Symptoms will affect the same tooth that was treated, or a surrounding area, such as the nearby gums. The common signs and symptoms of a failed root canal treatment include –

  • Tenderness or swelling
  • Pain on biting
  • A blister or pimple-like bump inside the mouth
  • Increased tooth mobility

What causes a Root Canal to fail?

A root canal failure occurs because bacteria remain present in the root canal, or find a way to re-enter the tooth after treatment.

Some of the reasons for a root canal failure include –

  • A leaking, or dislodged dental filling or dental crown
  • A cracked or fractured tooth
  • Dental decay, cavities or Periodontal disease
  • Incomplete removal of bacteria due to varying size and shape of root canal

Just like your other teeth, a tooth that has received a root canal is susceptible to decay and needs to be maintained with good oral hygiene. Your mouth is full of bacteria, and if appropriate oral care is not maintained then there is a risk that decay can develop. This decay can provide the access for bacteria to re-enter your tooth.

“A tooth that has had root canal therapy no longer has an active nerve, and unlike a normal tooth, this means that a cavity won’t be felt or exhibit pain,” says Dr Stephen Robinson.

“This means that after root canal treatment, it is beneficial to take extra care to keep your teeth free of decay, and to maintain your regular dental appointments so that the health of your teeth can be ensured.”

The Complexity of the Root Canal

Another common reason for the failure of a root canal treatment is that your root canals are not located or are only partially treated.

“Root canals can vary in size and shape, and this can make some canals harder to locate and treat in entirety. RCT is much more likely to fail if only part of the root is treated, and your dentist may choose to refer to an Endontics Specialist (Endodontist) in complex cases,” says Dr Stephen Robinson.

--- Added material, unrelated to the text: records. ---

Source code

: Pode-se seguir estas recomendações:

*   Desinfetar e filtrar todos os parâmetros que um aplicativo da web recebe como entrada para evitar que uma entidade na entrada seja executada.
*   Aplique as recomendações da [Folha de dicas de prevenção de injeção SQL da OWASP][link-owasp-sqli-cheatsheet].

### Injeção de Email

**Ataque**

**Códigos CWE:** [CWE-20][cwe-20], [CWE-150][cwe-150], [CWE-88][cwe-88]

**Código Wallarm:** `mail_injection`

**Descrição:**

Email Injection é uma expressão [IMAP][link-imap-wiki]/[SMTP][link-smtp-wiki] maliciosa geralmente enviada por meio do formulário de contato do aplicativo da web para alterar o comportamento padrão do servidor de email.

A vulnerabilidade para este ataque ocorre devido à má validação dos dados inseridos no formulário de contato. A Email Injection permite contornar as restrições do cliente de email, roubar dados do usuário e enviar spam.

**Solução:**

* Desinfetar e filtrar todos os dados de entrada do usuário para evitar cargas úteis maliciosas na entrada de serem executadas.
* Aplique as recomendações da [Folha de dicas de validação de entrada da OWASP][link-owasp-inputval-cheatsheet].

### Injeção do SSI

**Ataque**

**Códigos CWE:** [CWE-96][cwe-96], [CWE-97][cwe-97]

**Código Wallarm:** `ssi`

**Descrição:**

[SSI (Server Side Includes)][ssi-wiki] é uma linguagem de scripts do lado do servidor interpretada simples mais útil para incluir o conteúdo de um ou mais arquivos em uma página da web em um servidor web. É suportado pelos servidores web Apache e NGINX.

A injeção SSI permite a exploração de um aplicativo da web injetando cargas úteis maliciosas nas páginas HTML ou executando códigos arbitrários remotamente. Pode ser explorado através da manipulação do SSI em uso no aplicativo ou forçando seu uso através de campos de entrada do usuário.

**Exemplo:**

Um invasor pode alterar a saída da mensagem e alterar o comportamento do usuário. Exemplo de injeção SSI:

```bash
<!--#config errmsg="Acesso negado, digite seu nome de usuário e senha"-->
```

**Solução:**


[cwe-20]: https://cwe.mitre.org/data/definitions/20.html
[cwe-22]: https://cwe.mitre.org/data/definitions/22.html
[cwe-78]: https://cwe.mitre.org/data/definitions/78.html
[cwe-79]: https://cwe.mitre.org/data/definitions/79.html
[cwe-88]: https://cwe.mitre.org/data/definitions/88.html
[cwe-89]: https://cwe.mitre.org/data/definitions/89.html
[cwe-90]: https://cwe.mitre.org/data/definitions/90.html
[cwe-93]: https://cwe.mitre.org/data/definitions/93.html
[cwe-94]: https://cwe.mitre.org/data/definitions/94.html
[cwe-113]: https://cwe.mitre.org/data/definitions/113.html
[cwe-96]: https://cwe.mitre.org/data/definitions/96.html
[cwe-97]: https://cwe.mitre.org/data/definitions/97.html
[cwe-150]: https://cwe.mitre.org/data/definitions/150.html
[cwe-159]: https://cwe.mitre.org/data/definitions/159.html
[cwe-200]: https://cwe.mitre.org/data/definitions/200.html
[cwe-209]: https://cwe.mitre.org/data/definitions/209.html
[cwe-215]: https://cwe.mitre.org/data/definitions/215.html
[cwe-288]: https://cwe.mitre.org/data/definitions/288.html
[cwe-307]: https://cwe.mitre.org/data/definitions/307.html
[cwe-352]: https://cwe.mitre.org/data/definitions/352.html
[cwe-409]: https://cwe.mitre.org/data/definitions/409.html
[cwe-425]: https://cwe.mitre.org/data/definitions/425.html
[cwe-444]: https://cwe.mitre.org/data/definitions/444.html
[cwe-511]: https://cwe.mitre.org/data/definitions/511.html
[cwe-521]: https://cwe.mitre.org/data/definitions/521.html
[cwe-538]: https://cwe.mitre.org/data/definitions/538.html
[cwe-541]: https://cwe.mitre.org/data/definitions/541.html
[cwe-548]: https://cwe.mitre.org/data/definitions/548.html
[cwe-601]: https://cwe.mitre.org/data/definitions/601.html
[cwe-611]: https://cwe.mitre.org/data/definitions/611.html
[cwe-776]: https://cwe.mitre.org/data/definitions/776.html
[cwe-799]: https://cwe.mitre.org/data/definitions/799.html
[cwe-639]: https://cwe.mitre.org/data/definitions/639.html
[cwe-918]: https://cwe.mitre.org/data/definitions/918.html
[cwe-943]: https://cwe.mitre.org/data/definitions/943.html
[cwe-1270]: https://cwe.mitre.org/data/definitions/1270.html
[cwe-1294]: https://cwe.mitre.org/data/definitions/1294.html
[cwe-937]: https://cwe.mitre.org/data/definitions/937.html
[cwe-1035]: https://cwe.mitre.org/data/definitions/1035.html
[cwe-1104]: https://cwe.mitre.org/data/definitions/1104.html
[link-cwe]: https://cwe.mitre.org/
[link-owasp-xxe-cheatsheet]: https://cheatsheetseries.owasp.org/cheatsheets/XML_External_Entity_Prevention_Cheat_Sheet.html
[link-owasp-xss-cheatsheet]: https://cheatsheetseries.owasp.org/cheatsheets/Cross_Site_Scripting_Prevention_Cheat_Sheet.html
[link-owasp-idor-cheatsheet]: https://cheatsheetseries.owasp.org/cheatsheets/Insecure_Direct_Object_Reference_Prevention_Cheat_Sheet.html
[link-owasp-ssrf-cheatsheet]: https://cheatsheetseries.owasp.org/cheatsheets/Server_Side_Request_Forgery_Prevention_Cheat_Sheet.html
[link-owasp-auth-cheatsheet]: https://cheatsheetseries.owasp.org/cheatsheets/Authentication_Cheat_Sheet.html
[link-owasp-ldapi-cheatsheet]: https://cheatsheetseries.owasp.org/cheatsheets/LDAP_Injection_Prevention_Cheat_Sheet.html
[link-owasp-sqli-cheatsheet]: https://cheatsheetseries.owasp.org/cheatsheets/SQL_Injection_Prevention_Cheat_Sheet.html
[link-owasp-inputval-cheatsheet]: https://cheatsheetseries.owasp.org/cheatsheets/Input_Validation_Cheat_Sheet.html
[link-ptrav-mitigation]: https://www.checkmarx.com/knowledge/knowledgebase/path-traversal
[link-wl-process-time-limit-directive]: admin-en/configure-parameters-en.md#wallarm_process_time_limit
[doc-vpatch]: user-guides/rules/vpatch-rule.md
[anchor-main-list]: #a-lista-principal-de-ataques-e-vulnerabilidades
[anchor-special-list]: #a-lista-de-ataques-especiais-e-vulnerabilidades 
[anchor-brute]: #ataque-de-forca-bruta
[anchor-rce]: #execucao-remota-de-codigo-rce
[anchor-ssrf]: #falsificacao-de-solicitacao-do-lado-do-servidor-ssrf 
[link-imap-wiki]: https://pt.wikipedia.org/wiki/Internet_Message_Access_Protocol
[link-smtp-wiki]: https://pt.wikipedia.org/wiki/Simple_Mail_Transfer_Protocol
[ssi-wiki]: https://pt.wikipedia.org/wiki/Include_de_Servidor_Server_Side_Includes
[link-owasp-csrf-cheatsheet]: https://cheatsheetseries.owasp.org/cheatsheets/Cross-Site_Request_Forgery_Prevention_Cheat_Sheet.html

Root canals (shaded red above) can display a range of different complex structures and shapes,
as shown by these different diagrams of the same tooth.1 

Dr Stephen Robinson adds that some teeth can have ‘extra’ canals – for example, in most cases incisors typically have just one canal, but may also have a second canal in some teeth. These ‘extra’ root canals are known as accessory canals, and if they are not located appropriately, they can provide a site for bacteria to flourish.

What happens at a root canal re-treatment?

Before your root canal is re-treated, your dentist will assess your tooth to determine any of the potential causes for the failure of your first treatment. In complex cases, a referral to an Endodontic specialist may be deemed necessary.

During re-treatment, your dentist will –

  • Access the tooth by taking the crown or filling out
  • Remove any of the previous material from RCT
  • Clean & re-apply antibacterial dressing
  • Refill the Root Canal
  • Reseal and finish treatment

In other circumstances, a form of root canal surgery called an Apicoectomy may be considered. This involves accessing the root canal via the gum using surgical techniques and allows your dentist to clean and seal the area directly without removing the filling or crown.

My Crown Broke (or Dental Filling).
Will this affect my Root Canal Treatment?

It is important that you tell your dentist immediately about any issues with the crown or filling on any teeth that have had root canal treatment. As discussed previously – a dislodged filling or crown provides easy access for bacteria to re-enter your tooth, which is the primary cause of root canal failure.

“Any damage to your tooth, or the restoration that seals the tooth, should be reported to your dentist promptly. Discussing these issues with your dentist as early as possible can prevent the need for more complex re-treatment,” says Dr Stephen Robinson.